Facebook Knows When America Is Happy
Facebook Knows When America Is Happy
Don't worry, be happy, and Facebook will measure it. The social-networking site announced on its blog that it created the Gross National Happiness index, which uses information culled from Facebook status updates to take the pulse of the United States as a whole.Adam D.I. Kramer, an intern on Facebook's data team, wrote in the blog post that happiness spikes on holidays such as Thanksgiving, the Fourth of July, Halloween, Christmas and Easter, adding that Wednesday, Nov. 5, 2008—the day the United States celebrated the election of President Barack Obama—more than doubled the happiness of the average Wednesday.
Conversely, Kramer wrote, the two lowest days were Jan. 22, 2008, when the Asian stock market crashed and actor Heath Ledger died, and June 25, 2009, when Michael Jackson died.
Kramer wrote:
Every day, through Facebook status updates, people share how they feel with those who matter most in their lives.
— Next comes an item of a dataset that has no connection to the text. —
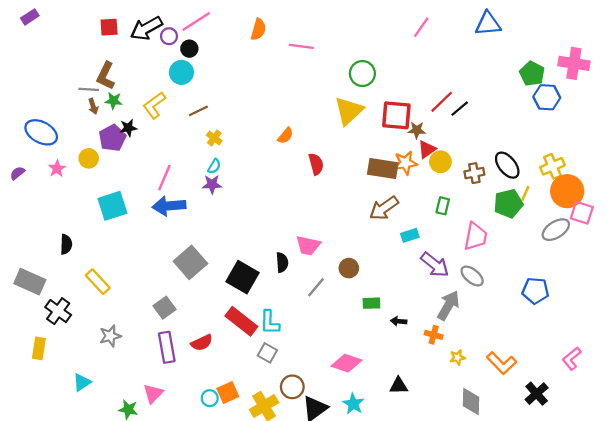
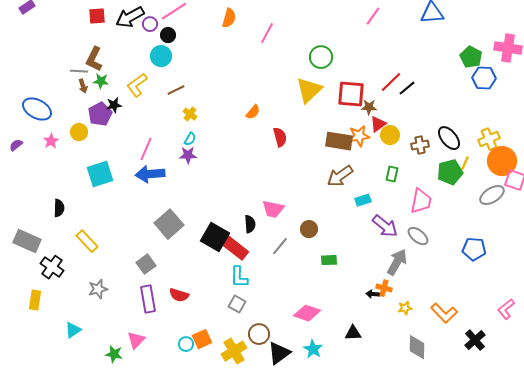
pink line: (301, 46) -> (267, 33), turned -70
red rectangle: (241, 321) -> (234, 247), moved
black arrow: (399, 321) -> (373, 294), moved
red semicircle: (202, 343) -> (179, 295), turned 42

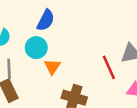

These updates are tiny windows into how people are doing. They're brief, to the point, and descriptive of what's going on this week, today or right now.
Grouped together, these updates are indicative of how we are collectively feeling. At Facebook, we're always looking for ways to help people better understand the world around them, and we're interested in how people express their emotions with one other and the world. So earlier this year, data scientists at Facebook started a project to measure the overall mood of people from the United States on Facebook, based on the sentiment expressed in status updates.
The result was an index that measures how happy people on Facebook are from day-to-day by looking at the number of positive and negative words they're using when updating their status. When people in their status updates use more positive words—or fewer negative words—then that day as a whole is counted as happier than usual.